Abstract 5222: Genetic Deficiency of Arginase II Reduces Endothelial Dysfunction and Atherosclerosis in ApoE-Knockout Mice

Abstract

Introduction: Arginase II is known to be one of the key mediator in vascular pathophysiology of cholesterol-medicated endothelial dysfunction by reciprocal regulation of NOS and NO production through substrate competition. We aimed to investigate whether the transgenic Arginase II inhibition could reduce the endothelial dysfunction and atherosclerosis in apolipoprotein E-knockout (ApoE-KO) mice. Methods and Results: ApoE-KO mice were bred on an arginase II KO (ArgII-KO) background. Mice that were homozygous deleted at both alleles were used in the study. Male 8 – 12 wk old Arg-KO mice, ApoE-KO mice, Arg/ApoE-KO (Dbl-KO) mice fed high cholesterol diet for 16 weeks, and age-matched wild type (WT) mice fed normal diet were enrolled. Arginase activity was significantly higher in the aorta of ApoE-KO mice than compared to WT mice (1612.2±445.9 pmol Urea/mg protein/min vs. 836.3±12.2 pmol Urea/mg protein/min, n=5, p < 0.01), but not detected in Arg-KO and Dbl-KO mice. We measured NO an ROS in vascular strips pinned down endothelial side up using the fluorescent probes DAF-FM diacetate and DHE. Dbl-KO mice showed significantly higher NO production (0.0737±0.0056 intensity/sec vs. 0.0256±0.0029 intensity/sec, n=6, p < 0.05) and lower ROS production than ApoE-KO mice (0.0676±0.0065 intensity/sec vs. 0.1147±0.01619 intensity/sec, n=6, p < 0.05). We tested endothelial dependent vasorelaxation in aortic rings in organ chambers.

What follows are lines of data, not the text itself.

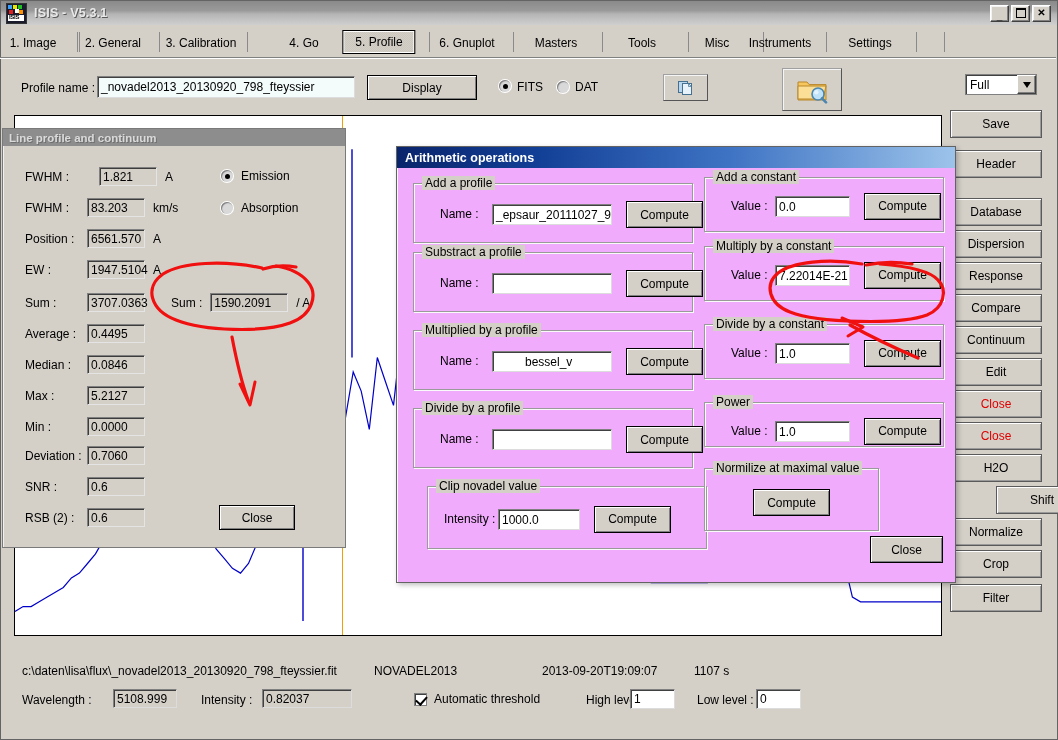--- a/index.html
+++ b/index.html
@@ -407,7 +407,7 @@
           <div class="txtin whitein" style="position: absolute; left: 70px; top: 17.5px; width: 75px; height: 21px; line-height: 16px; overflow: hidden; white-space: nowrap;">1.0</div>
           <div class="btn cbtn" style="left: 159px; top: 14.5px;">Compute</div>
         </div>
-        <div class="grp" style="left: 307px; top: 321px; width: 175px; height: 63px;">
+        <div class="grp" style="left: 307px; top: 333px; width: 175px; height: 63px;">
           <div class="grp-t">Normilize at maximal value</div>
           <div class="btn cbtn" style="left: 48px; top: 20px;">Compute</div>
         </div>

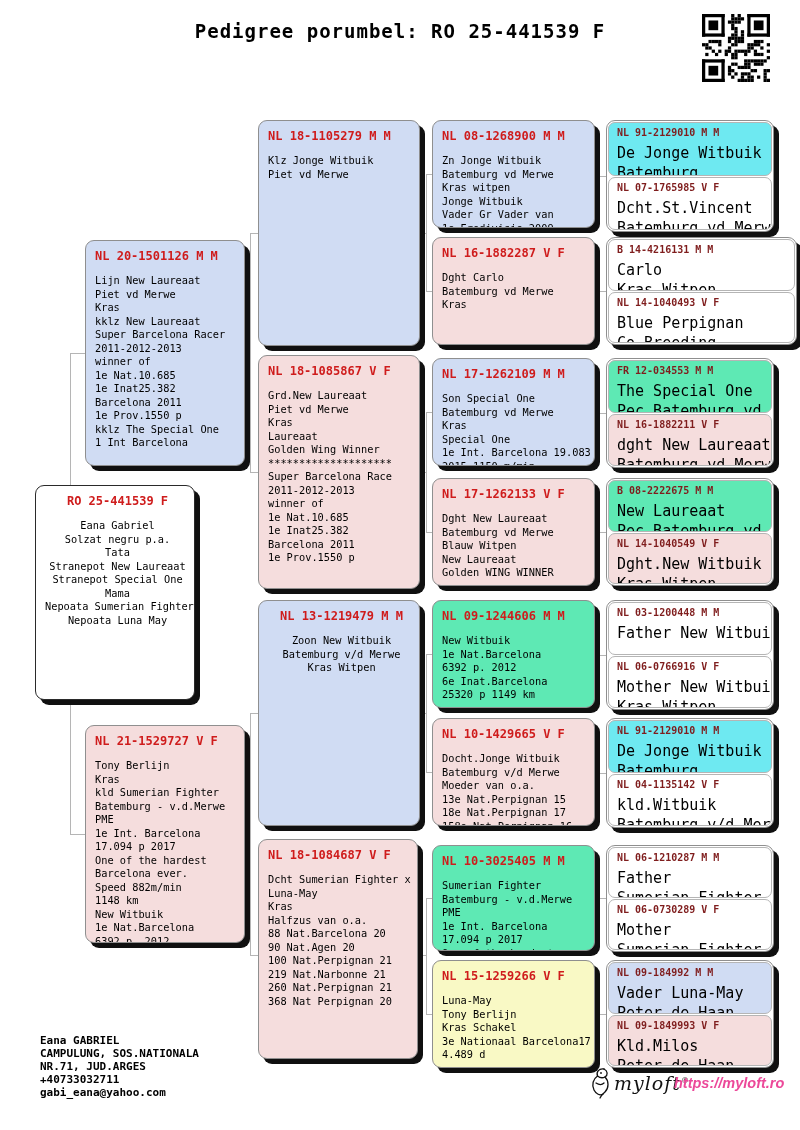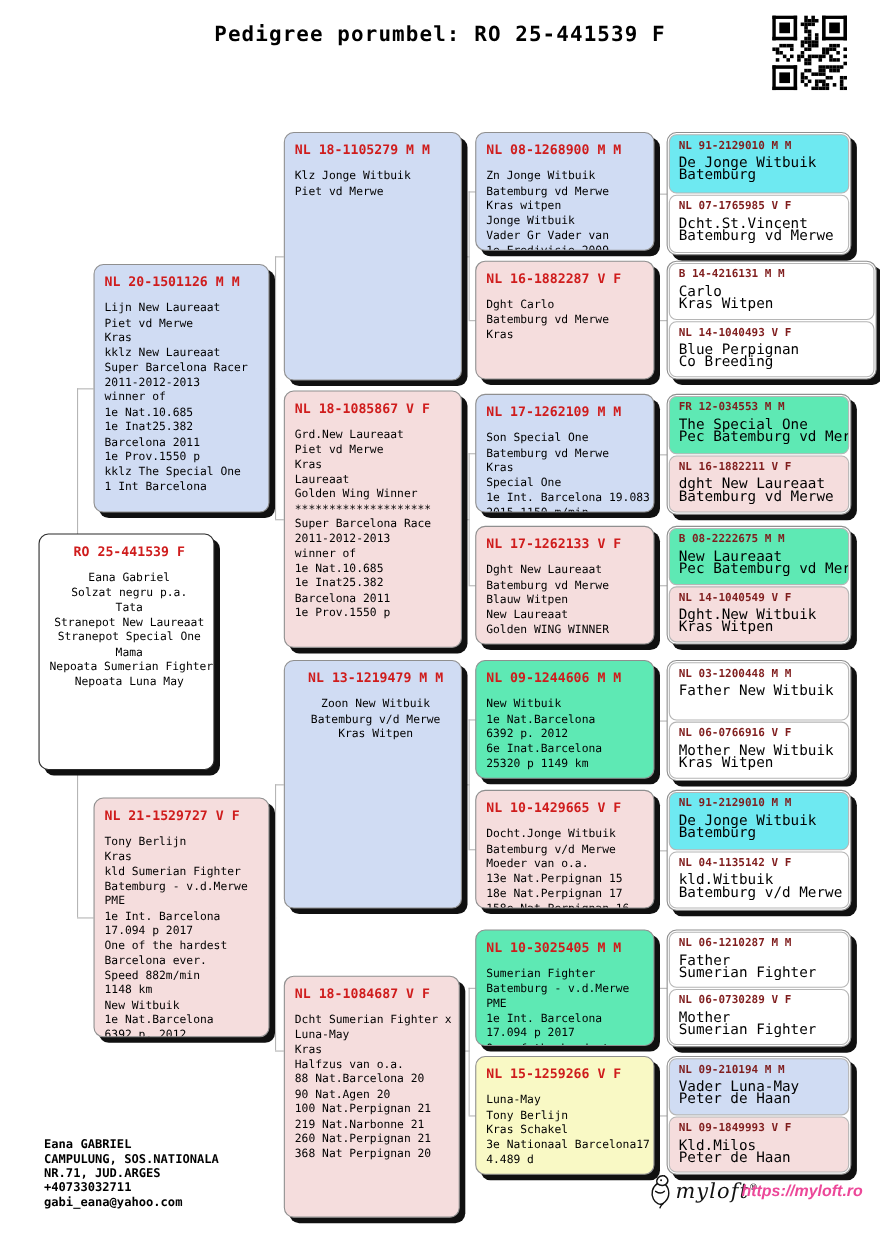--- a/index.html
+++ b/index.html
@@ -19,7 +19,7 @@
          padding:1px;gap:1px;box-sizing:border-box;}
   .sub{flex:1;border:1px solid #b5b5b5;border-radius:7px;padding:4px 4px 2px 8px;overflow:hidden;}
   .sub .hdr{font-size:10px;font-weight:bold;color:#7f1d1d;margin-bottom:5px;white-space:pre;}
-  .sub .sbody{font-size:13px;line-height:11px;white-space:pre;}
+  .sub .sbody{font-size:15px;line-height:20px;white-space:pre;}
   .c-blue{background:#d0dcf3;} .c-pink{background:#f5dddd;} .c-green{background:#5ee9b4;}
   .c-cyan{background:#6ee9f1;} .c-yellow{background:#f9f9c5;} .c-white{background:#ffffff;}
   

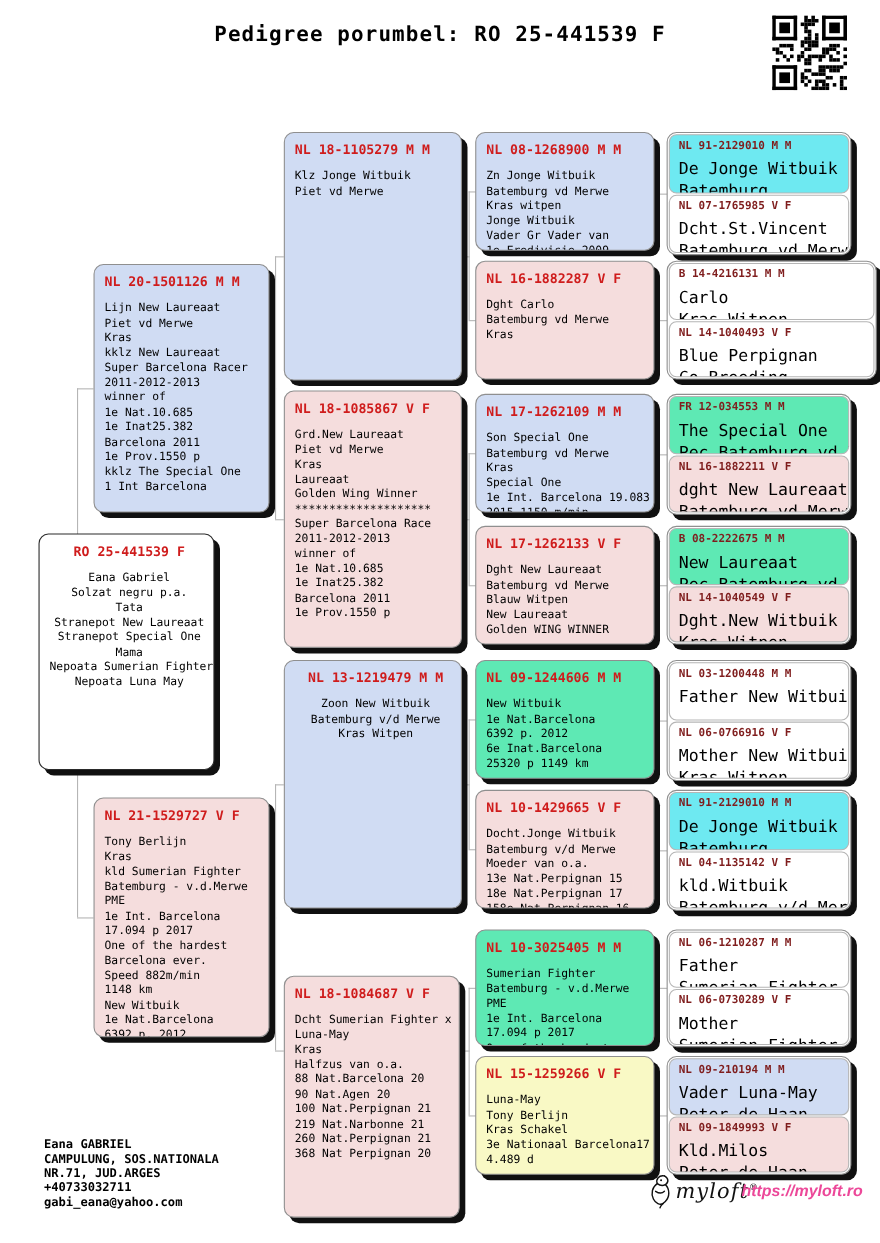--- a/index.html
+++ b/index.html
@@ -289,7 +289,7 @@
 Batemburg v/d Merwe
 Kras Witpen</div>
   </div>
-  <div class="box c-pink" style="left:258px;top:887px;width:160px;height:220px;">
+  <div class="box c-pink" style="left:258px;top:839px;width:160px;height:220px;">
     <div class="hdr">NL 18-1084687 V F</div>
     <div class="body">Dcht Sumerian Fighter x
 Luna-May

The vasorelaxation response to acetylcholine (Ach) in Dbl-KO mice was greater than in ApoE-KO mice (log EC 50 , −5.68 vs. −5.13, p <0.05), although it was less than in Arg-KO and WT mice. N G -nitro-L-arginine methyl ester (L-NAME) incubation didn’t only impair Ach response, but also abolished the inter-group difference. The aortic atheromatous plaque burden as measured by Sudan IV staining was significantly reduced in Dbl-KO group compared to ApoE-KO group (38.4±3.8% vs. 52.0±2.8%, n=6, p <0.01), No significant plaque was detectable in Arg-KO and WT mice. Conclusion: The genetic inhibition of Arginase II enhanced NO production, reduced ROS produnction restored endothelial function and lowered atheromatous plaque burden. Therefore, Arginase II represents a crtical novel target for atherosclerosis therapy.